*** Data to use ***

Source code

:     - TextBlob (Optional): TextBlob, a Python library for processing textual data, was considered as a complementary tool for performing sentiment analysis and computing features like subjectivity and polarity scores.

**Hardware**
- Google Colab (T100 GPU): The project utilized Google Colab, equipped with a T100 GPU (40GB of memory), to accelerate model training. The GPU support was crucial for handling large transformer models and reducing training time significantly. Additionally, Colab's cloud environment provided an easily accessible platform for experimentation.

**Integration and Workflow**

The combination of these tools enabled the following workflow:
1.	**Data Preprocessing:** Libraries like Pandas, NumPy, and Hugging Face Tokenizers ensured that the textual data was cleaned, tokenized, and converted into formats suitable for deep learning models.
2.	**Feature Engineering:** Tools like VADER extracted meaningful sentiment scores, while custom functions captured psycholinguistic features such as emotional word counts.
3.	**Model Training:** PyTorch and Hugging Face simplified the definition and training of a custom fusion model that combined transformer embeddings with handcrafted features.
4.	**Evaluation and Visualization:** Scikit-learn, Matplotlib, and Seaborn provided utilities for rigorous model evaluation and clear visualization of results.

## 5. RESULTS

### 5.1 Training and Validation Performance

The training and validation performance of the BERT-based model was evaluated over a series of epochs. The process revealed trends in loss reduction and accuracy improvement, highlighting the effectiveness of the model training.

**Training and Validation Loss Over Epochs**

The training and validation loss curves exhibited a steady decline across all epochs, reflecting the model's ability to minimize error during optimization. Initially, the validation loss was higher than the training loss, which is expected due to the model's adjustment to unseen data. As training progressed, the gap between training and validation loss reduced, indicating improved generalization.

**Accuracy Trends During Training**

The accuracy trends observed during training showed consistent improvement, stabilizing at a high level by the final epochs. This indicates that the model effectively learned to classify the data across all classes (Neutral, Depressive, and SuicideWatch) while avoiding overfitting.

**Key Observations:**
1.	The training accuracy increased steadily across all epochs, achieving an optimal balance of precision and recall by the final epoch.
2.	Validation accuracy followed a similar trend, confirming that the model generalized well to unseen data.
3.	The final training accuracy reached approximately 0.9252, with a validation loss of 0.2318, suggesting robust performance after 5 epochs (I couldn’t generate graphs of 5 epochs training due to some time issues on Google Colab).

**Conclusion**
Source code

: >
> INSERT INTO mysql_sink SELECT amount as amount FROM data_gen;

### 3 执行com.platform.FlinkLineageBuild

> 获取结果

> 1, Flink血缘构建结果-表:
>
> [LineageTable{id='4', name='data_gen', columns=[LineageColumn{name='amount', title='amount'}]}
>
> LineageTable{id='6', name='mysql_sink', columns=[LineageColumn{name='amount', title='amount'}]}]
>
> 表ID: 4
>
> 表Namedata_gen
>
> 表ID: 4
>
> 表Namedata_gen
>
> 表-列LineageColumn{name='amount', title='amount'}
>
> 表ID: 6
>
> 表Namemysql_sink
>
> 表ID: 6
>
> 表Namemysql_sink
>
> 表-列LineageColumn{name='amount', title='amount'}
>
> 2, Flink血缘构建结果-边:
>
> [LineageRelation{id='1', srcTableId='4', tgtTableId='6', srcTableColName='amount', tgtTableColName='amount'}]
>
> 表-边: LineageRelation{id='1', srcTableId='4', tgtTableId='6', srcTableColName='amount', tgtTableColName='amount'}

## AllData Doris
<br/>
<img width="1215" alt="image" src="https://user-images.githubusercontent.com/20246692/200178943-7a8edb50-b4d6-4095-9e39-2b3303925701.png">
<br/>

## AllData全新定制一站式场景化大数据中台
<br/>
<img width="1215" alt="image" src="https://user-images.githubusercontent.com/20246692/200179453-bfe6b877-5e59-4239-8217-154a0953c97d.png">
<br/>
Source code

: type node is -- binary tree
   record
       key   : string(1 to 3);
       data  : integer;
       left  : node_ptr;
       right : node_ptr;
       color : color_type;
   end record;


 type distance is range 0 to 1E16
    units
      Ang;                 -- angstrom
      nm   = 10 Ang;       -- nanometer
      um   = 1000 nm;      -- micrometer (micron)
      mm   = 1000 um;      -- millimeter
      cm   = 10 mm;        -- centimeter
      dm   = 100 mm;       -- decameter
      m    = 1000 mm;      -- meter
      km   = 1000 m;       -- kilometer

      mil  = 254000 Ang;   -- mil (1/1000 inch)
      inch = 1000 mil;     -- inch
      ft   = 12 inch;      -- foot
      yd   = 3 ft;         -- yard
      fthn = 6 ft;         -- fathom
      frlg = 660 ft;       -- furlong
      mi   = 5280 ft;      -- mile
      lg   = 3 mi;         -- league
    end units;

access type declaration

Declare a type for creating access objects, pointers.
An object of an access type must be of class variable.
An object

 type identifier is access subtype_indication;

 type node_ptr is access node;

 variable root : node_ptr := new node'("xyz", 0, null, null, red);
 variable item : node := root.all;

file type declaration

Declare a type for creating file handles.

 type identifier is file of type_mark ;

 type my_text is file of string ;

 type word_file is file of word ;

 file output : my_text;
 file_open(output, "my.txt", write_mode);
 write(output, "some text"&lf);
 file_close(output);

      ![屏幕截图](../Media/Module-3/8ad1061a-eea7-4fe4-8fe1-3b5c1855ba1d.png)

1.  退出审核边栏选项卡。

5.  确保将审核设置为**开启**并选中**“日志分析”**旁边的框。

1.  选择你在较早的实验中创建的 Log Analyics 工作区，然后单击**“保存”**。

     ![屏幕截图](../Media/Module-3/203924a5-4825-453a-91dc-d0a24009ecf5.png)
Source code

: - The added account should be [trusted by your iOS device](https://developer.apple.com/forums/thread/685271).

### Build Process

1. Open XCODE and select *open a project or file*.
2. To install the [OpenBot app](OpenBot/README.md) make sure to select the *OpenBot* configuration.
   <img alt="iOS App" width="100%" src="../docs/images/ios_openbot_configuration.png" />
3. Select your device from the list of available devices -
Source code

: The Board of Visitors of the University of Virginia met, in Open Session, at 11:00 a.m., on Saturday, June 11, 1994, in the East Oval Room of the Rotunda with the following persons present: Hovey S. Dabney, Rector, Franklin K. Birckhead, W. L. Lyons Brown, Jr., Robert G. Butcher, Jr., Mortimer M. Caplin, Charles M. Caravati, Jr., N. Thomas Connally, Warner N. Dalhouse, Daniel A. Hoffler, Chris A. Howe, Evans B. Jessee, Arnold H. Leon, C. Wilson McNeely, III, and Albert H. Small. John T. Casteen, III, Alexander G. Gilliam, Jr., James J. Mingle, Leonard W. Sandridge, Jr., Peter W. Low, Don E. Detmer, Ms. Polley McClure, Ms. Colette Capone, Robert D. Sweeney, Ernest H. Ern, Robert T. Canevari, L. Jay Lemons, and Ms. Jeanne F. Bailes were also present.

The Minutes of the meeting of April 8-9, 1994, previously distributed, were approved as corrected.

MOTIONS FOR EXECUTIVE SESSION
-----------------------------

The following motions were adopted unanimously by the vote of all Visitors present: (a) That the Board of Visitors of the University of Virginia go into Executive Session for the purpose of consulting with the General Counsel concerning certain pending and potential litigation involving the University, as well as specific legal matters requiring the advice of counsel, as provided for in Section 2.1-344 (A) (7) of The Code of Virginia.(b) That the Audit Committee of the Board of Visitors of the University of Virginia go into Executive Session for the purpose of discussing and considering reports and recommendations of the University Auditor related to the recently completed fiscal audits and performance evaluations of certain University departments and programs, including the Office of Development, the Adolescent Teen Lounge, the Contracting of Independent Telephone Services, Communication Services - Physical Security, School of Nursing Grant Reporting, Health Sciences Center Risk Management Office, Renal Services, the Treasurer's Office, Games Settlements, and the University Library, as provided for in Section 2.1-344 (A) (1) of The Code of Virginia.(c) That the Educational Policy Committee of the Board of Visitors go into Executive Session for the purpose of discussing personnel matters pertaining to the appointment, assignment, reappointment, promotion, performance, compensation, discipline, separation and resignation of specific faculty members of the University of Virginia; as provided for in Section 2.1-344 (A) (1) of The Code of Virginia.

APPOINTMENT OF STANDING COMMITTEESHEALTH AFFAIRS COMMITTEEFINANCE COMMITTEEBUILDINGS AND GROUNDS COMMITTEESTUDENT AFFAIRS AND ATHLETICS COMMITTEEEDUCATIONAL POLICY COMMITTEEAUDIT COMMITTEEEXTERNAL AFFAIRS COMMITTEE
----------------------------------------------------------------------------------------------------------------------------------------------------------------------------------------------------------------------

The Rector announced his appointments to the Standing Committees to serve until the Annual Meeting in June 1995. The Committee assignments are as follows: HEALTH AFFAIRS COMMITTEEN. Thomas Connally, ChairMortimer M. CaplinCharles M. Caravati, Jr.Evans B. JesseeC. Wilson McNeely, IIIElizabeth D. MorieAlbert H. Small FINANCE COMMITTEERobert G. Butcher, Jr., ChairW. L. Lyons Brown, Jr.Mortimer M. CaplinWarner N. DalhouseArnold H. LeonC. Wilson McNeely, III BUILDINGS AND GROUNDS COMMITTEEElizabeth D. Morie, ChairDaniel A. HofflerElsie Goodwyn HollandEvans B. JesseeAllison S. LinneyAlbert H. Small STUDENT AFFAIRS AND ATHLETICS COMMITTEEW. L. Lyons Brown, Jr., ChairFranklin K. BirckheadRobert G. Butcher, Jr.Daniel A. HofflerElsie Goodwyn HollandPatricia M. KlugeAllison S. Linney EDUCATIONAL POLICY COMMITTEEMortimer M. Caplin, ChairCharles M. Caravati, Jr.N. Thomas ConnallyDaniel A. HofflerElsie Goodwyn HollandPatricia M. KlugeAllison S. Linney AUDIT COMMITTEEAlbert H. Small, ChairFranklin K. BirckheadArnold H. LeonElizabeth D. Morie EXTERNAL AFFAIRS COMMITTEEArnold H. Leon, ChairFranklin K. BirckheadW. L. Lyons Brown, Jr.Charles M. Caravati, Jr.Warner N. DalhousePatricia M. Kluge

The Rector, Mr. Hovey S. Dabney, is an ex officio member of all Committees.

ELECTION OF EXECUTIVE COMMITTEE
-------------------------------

***

Give these lines as a JSON list of strings, one string per line, leaving out blank lines: begin at the line that contains "access type declaration" and stop after the line that contains "选择你在较早的实验中创建的 Log Analyics".

[
  "access type declaration",
  "Declare a type for creating access objects, pointers.",
  "An object of an access type must be of class variable.",
  "An object",
  " type identifier is access subtype_indication;",
  " type node_ptr is access node;",
  " variable root : node_ptr := new node'(\"xyz\", 0, null, null, red);",
  " variable item : node := root.all;",
  "file type declaration",
  "Declare a type for creating file handles.",
  " type identifier is file of type_mark ;",
  " type my_text is file of string ;",
  " type word_file is file of word ;",
  " file output : my_text;",
  " file_open(output, \"my.txt\", write_mode);",
  " write(output, \"some text\"&lf);",
  " file_close(output);",
  "      ![屏幕截图](../Media/Module-3/8ad1061a-eea7-4fe4-8fe1-3b5c1855ba1d.png)",
  "1.  退出审核边栏选项卡。",
  "5.  确保将审核设置为**开启**并选中**“日志分析”**旁边的框。",
  "1.  选择你在较早的实验中创建的 Log Analyics 工作区，然后单击**“保存”**。"
]